[Records contained in a dataset]
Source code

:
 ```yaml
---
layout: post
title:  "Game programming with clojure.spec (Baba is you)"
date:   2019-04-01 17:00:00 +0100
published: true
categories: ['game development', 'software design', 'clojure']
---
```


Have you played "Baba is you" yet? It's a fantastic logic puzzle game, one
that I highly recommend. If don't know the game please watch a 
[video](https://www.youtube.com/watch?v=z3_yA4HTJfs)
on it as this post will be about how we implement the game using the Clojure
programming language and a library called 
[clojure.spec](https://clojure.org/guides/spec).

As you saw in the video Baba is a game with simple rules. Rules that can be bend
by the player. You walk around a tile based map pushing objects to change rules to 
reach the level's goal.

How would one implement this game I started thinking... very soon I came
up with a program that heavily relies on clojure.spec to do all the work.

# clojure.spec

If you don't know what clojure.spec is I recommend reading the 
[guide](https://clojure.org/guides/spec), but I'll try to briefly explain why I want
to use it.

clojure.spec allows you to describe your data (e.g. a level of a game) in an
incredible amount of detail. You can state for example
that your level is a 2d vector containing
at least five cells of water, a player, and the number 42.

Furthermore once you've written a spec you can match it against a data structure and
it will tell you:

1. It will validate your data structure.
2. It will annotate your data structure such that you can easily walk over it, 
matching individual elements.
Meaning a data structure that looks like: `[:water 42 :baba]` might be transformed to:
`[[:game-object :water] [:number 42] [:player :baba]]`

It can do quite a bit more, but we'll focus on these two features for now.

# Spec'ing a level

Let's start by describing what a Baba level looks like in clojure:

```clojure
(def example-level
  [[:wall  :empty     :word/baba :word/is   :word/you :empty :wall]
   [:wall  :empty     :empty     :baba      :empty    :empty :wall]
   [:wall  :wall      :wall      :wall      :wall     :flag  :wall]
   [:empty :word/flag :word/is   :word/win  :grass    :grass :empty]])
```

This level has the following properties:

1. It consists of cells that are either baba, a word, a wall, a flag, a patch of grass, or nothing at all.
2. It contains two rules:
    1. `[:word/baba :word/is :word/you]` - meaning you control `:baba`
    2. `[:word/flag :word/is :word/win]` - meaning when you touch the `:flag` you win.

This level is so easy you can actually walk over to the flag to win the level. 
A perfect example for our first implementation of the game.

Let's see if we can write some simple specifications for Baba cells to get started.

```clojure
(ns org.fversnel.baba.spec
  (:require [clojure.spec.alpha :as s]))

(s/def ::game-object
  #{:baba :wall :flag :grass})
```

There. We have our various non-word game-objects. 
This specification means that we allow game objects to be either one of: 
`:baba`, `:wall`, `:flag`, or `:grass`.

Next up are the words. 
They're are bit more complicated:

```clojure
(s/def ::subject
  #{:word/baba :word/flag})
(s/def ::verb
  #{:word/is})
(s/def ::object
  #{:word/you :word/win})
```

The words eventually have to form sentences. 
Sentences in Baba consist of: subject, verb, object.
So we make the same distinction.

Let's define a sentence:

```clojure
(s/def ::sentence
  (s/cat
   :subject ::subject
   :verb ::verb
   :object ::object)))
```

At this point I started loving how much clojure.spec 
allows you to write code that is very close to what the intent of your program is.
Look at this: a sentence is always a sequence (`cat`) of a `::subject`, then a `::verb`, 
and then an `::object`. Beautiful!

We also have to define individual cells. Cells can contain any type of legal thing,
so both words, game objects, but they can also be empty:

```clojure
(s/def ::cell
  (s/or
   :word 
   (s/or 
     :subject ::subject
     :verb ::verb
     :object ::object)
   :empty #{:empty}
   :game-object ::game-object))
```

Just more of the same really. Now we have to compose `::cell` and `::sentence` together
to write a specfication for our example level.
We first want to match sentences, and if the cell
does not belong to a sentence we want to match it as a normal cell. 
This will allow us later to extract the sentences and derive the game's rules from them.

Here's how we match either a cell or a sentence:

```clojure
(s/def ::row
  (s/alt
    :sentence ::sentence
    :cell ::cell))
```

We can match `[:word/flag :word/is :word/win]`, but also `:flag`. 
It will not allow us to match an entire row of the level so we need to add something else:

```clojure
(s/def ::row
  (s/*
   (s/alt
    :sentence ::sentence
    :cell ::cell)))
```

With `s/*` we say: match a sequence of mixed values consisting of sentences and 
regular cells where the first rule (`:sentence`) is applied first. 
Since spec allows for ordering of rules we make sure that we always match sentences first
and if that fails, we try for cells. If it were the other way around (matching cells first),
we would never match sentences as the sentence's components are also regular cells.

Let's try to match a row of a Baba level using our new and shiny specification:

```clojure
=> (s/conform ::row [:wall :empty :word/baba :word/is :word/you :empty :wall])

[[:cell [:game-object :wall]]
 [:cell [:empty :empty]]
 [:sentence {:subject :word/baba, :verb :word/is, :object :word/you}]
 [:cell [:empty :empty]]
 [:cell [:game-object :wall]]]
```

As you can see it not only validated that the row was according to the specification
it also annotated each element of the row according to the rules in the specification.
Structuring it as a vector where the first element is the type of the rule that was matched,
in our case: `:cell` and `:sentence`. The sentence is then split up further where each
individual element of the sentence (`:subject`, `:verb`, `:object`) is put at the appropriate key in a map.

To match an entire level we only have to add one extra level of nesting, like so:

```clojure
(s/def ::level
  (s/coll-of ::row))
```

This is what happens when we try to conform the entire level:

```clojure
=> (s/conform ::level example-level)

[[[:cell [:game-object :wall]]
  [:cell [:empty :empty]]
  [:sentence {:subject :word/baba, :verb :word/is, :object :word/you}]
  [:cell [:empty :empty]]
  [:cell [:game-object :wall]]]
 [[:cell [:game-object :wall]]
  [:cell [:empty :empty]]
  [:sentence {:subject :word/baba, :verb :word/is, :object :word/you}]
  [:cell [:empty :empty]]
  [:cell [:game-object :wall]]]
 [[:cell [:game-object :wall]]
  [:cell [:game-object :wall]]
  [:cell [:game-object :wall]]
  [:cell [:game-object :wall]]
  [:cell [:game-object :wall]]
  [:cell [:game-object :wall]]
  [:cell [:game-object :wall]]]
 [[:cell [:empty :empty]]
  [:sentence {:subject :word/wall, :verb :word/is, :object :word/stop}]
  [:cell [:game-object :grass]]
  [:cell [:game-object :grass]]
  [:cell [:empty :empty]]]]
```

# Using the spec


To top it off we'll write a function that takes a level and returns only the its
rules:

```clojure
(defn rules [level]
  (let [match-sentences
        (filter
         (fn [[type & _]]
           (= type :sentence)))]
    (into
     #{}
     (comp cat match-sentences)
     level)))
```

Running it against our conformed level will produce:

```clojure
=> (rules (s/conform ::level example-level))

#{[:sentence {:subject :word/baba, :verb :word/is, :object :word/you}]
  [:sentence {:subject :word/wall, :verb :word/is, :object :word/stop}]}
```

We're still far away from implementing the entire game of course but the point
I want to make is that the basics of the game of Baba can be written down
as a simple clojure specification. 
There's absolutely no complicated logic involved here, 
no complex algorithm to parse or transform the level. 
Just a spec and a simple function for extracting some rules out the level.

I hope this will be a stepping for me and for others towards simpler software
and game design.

---

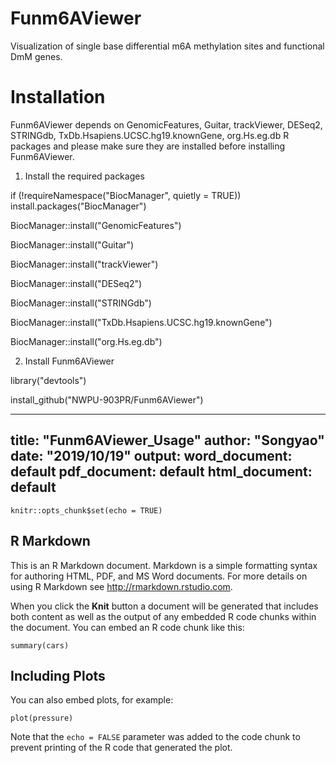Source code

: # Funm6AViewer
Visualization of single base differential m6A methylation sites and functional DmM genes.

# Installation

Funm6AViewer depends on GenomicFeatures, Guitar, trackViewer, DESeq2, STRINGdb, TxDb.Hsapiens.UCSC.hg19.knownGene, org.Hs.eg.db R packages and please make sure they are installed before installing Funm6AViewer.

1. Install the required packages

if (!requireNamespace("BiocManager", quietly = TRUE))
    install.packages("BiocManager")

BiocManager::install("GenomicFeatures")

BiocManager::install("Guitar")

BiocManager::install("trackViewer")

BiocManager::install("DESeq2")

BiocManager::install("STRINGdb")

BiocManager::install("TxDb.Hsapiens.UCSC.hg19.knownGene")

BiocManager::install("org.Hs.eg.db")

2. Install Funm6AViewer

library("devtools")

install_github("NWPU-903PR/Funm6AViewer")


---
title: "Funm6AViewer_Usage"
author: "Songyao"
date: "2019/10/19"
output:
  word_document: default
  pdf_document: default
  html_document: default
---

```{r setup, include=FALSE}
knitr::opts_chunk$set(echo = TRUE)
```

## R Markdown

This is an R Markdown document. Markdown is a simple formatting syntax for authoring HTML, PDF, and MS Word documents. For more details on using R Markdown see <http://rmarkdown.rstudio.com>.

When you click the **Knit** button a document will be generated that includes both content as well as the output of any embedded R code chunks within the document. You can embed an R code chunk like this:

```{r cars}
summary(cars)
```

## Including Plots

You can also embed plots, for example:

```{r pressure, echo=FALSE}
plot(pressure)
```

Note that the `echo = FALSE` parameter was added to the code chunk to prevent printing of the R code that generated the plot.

--

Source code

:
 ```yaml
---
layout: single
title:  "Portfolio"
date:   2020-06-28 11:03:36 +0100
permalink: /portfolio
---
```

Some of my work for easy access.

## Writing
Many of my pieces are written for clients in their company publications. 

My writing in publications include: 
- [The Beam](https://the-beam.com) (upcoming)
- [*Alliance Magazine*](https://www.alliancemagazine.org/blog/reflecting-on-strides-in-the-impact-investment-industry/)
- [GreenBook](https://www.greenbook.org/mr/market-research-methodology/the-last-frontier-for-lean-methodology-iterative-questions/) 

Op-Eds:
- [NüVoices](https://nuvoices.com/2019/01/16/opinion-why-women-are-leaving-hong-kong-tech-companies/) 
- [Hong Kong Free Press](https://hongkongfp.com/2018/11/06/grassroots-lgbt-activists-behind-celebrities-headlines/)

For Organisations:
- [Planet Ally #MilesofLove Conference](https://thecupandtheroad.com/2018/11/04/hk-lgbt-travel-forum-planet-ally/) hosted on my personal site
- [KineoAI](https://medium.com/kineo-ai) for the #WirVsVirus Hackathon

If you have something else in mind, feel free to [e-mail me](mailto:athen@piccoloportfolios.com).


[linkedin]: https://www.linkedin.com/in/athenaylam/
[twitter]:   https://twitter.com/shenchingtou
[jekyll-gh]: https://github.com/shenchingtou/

## TASK BRIEF:
Copy out each line carrying the string "define" from the data.

## COMPLETED TASK:
Let's define a sentence:
We also have to define individual cells. Cells can contain any type of legal thing,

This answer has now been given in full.